Il faut dire que le contexte politique de l’époque n’est pas favorable à la venue d’organisations peu substantielles et a fortiori à connotation religieuse, alors que se profile l’ombre de la délégation du GAFI pour passer en revue les dispositifs anti-blanchiment du Luxembourg.
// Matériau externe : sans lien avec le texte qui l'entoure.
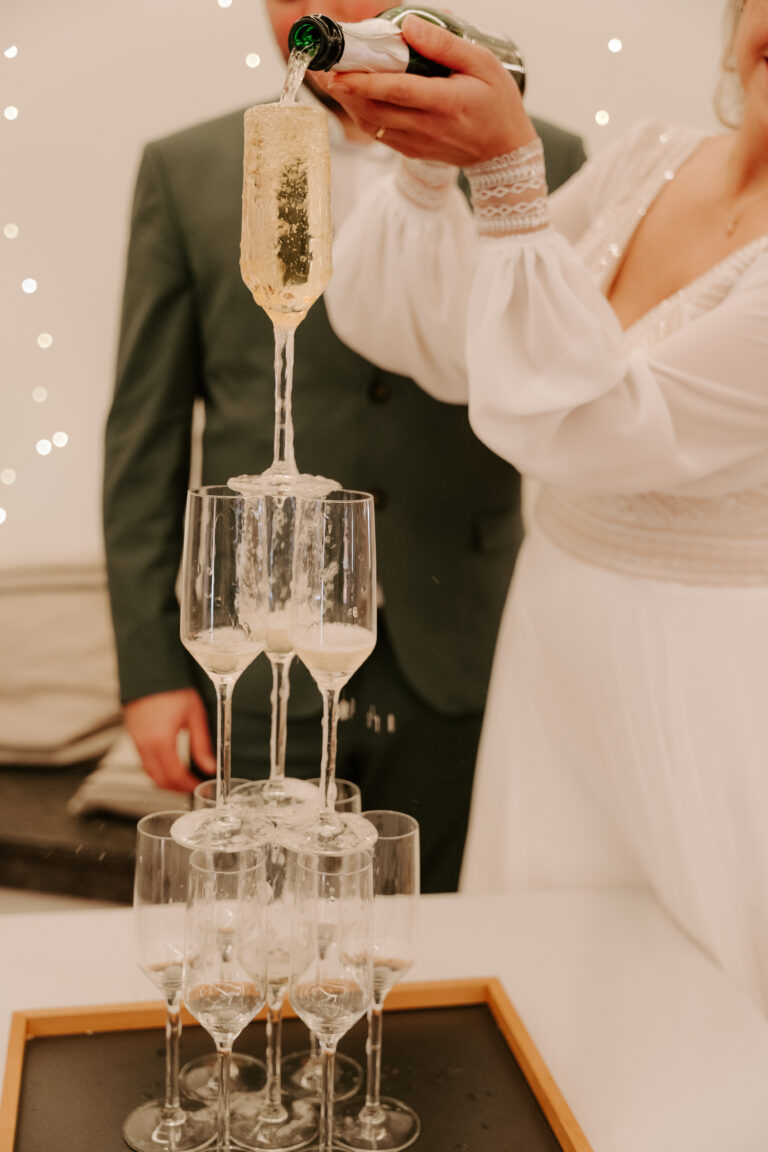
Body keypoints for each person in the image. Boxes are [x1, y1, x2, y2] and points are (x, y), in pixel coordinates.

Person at [321, 1, 768, 1011]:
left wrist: (513, 176)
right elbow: (454, 342)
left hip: (709, 670)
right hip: (558, 633)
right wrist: (434, 167)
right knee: (552, 982)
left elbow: (608, 428)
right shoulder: (652, 157)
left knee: (709, 995)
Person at [102, 1, 587, 893]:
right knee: (250, 928)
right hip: (256, 653)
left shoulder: (541, 155)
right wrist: (146, 668)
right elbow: (148, 430)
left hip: (468, 647)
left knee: (442, 939)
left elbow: (574, 386)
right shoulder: (188, 168)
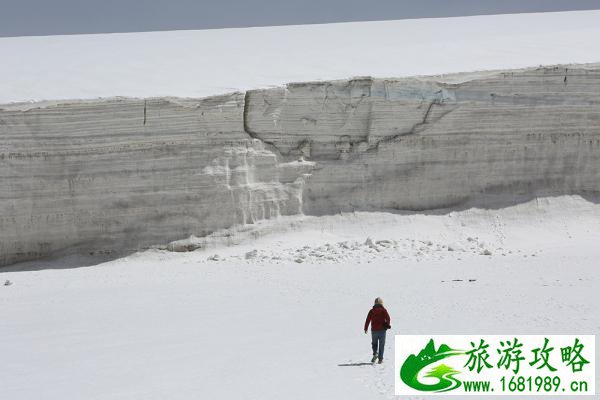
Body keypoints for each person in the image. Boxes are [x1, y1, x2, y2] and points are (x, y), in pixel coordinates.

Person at [364, 297, 391, 364]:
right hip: (382, 330)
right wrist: (387, 324)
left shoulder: (371, 311)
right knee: (382, 345)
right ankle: (380, 359)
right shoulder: (383, 310)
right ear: (381, 303)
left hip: (374, 330)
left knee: (374, 343)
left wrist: (366, 328)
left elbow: (368, 320)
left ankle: (375, 353)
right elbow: (388, 318)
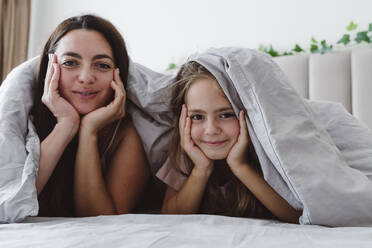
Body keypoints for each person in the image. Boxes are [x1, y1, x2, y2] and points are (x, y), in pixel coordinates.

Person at [31, 14, 149, 217]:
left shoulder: (126, 133)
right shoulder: (25, 116)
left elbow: (101, 221)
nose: (86, 77)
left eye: (102, 65)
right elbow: (13, 200)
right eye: (70, 63)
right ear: (50, 69)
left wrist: (88, 131)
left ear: (119, 74)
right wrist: (65, 125)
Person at [157, 61, 302, 223]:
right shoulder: (188, 149)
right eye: (197, 117)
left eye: (226, 114)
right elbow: (169, 218)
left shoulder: (271, 147)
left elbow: (298, 216)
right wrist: (201, 170)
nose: (211, 130)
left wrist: (240, 166)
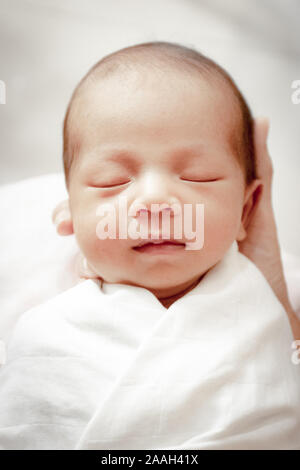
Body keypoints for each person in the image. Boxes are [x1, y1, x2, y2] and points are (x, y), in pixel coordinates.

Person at [0, 41, 299, 450]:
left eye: (197, 176)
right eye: (112, 181)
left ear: (246, 209)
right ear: (72, 213)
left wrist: (283, 316)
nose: (156, 200)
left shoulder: (281, 308)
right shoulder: (42, 332)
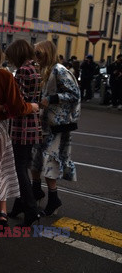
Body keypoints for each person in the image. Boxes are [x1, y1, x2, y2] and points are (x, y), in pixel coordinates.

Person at [0, 37, 38, 228]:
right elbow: (17, 107)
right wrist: (31, 106)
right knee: (0, 169)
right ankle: (2, 212)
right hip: (0, 129)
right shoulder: (5, 76)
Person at [32, 40, 81, 216]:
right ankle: (37, 196)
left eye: (38, 53)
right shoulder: (45, 70)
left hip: (57, 126)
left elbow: (74, 93)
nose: (36, 57)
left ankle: (53, 200)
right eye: (34, 53)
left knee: (50, 162)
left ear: (47, 52)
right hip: (45, 124)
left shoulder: (59, 70)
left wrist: (51, 99)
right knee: (36, 160)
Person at [4, 39, 43, 226]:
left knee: (19, 168)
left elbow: (16, 101)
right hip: (33, 124)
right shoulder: (36, 69)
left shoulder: (22, 71)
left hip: (22, 126)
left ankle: (31, 210)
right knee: (23, 166)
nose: (10, 60)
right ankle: (20, 205)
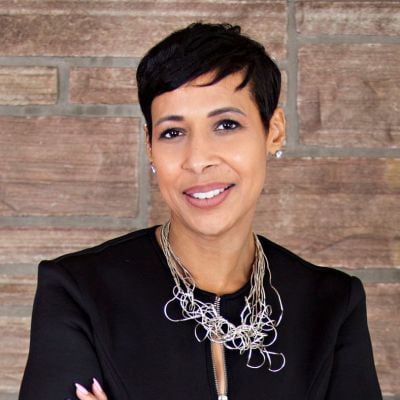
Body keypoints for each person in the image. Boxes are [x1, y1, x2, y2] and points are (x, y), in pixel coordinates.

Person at [19, 23, 382, 400]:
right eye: (173, 133)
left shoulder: (333, 305)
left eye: (226, 125)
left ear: (273, 130)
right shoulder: (78, 292)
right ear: (149, 147)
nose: (198, 160)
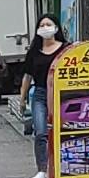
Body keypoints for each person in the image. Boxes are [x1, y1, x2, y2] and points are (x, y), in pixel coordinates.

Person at [18, 16, 65, 153]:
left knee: (62, 130)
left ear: (56, 28)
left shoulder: (66, 49)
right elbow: (27, 76)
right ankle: (43, 164)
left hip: (62, 94)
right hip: (40, 94)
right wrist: (22, 98)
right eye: (42, 25)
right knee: (40, 132)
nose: (45, 28)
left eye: (48, 24)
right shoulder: (34, 52)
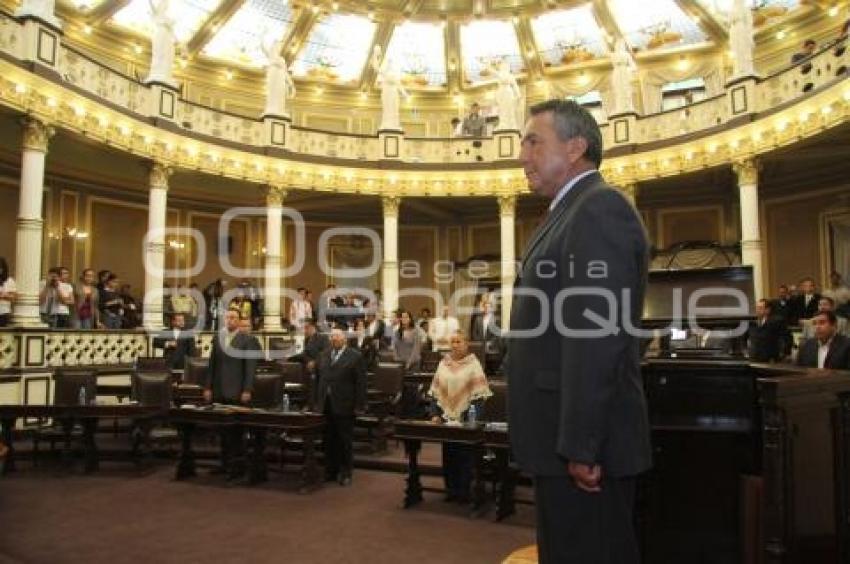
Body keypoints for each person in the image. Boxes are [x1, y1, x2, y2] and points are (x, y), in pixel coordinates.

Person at [505, 99, 651, 564]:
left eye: (533, 141)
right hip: (561, 441)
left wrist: (582, 445)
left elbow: (596, 337)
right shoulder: (567, 213)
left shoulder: (598, 208)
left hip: (584, 450)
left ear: (575, 147)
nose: (522, 155)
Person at [428, 331, 492, 502]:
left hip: (466, 420)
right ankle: (451, 490)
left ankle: (464, 491)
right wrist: (435, 414)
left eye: (459, 341)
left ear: (466, 344)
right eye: (453, 342)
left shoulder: (473, 365)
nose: (455, 345)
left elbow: (479, 395)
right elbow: (435, 391)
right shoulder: (443, 363)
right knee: (448, 454)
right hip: (446, 420)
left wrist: (471, 420)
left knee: (464, 455)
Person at [203, 309, 259, 481]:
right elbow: (211, 365)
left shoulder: (247, 340)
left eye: (233, 317)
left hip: (237, 392)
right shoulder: (217, 338)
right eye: (227, 317)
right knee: (222, 431)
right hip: (219, 391)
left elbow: (250, 368)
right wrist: (208, 387)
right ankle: (224, 464)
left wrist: (247, 389)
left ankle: (237, 467)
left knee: (236, 432)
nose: (230, 320)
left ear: (239, 320)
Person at [314, 328, 367, 486]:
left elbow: (361, 383)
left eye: (337, 336)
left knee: (344, 440)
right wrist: (317, 402)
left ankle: (346, 471)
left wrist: (359, 405)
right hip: (326, 403)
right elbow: (319, 379)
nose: (334, 339)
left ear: (344, 339)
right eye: (332, 336)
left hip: (345, 403)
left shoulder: (355, 356)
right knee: (328, 439)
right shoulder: (324, 355)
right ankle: (330, 470)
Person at [0, 257, 16, 327]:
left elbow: (13, 297)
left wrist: (3, 296)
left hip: (4, 313)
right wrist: (5, 295)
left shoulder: (9, 280)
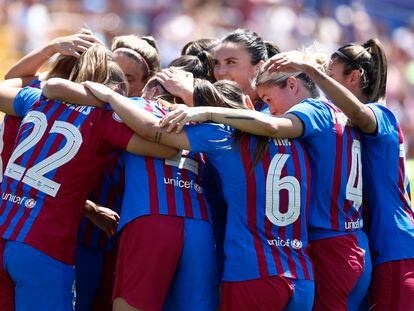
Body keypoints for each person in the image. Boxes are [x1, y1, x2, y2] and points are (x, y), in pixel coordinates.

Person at [159, 49, 372, 310]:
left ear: (292, 84)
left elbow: (269, 126)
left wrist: (206, 112)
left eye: (269, 100)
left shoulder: (310, 111)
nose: (269, 110)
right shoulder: (339, 113)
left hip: (325, 246)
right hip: (348, 243)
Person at [78, 78, 315, 311]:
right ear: (249, 103)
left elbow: (153, 131)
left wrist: (111, 96)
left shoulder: (220, 133)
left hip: (251, 272)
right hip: (301, 276)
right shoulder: (298, 139)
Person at [0, 44, 176, 311]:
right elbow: (167, 147)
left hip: (5, 227)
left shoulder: (35, 99)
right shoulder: (103, 121)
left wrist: (53, 48)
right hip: (45, 243)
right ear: (113, 91)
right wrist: (113, 104)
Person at [263, 39, 414, 311]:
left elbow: (357, 110)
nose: (322, 86)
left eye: (329, 76)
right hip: (369, 244)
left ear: (353, 77)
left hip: (392, 247)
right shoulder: (344, 124)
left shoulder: (379, 115)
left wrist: (309, 69)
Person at [157, 28, 280, 111]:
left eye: (231, 62)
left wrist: (188, 94)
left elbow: (236, 136)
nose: (221, 72)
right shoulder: (216, 99)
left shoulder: (274, 105)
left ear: (258, 67)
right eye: (216, 63)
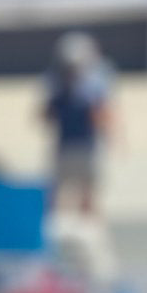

Dans une précédente revue de 2011, qui avait placé le pays sur liste grise pour sa non-conformité aux normes anti-blanchiment, le GAFI alertait sur le risque que les asbl et des fondations «fictives» servent au recyclage d’argent criminel.
La communauté Saint-Martin dispose, depuis dix ans, d’un réseau solide d’amis (…) et entretient d’ores et déjà d’autres rapports avec la place luxembourgeoise (…).“Les Amis de la communauté Saint-Martin
Aux termes d’une bataille juridique initiée en novembre 2020 devant le tribunal administratif, les juges infligent le 21 mars dernier un véritable camouflet à la ministre de la Justice. Les débats se sont focalisés sur la substance d’une fondation pour qu’elle se rattache au Luxembourg et ne passe pas pour une de ces «boîtes-aux-lettres» qui ont fait la mauvaise réputation du Luxembourg.
Les Amis de la communauté Saint-Martin soutiennent qu’à l’instar d’entités à vocation commerciale, la substance d’une fondation ne se documente pas par des projets concrets et utiles exclusivement à l’échelle nationale, mais par l’exigence de disposer d’une administration centrale au Luxembourg et d’y avoir son centre de décision. Une autre conception serait «pour le Luxembourg juridiquement intenable» et compromettrait notamment tout l’écosystème des sociétés de participations financières (Soparfi), fait valoir leur avocat Me Marc Elvinger.
Soutien à l’extrême droite identitaire
Ses arguments ont fait tilt. Les juges ont renvoyé le dossier pour réexamen au ministère de la Justice au motif d’une appréciation erronée de la loi sur les fondations et sur l’aide au développement. L’Etat a 40 jours pour faire appel du jugement du 21 mars. Contacté par Reporter.lu, les services de Sam Tanson sont encore indécis sur la suite à donner à l’affaire et prendre toute la mesure de la portée de la décision.
Il n’y a pas qu’en France que les avancées et les conquêtes de la communauté Saint-Martin suscitent des craintes de dérive identitaire. Certains soutiens luxembourgeois de la communauté Saint-Martin, regroupés dans Les Amis de la communauté Saint-Martin Europe, une des asbl à l’initiative de la Fondation et du recours en justice, ne laissent pas de doute sur leur filiation politique à l’extrême droite.
Un de ses membres a figuré sur la liste de l’Union de la droite et du centre au Luxembourg aux élections consulaires des Français de l’étranger en 2014. Cette liste soutenait le député et président du parti chrétien démocrate Jean-Fréderic Poisson. Présenté comme l’héritier de l’ultraconservatrice Christine Boutin, Poisson a apporté son soutien à la candidature du très droitier Eric Zemmour aux présidentielles françaises des 10 et 24 avril prochains.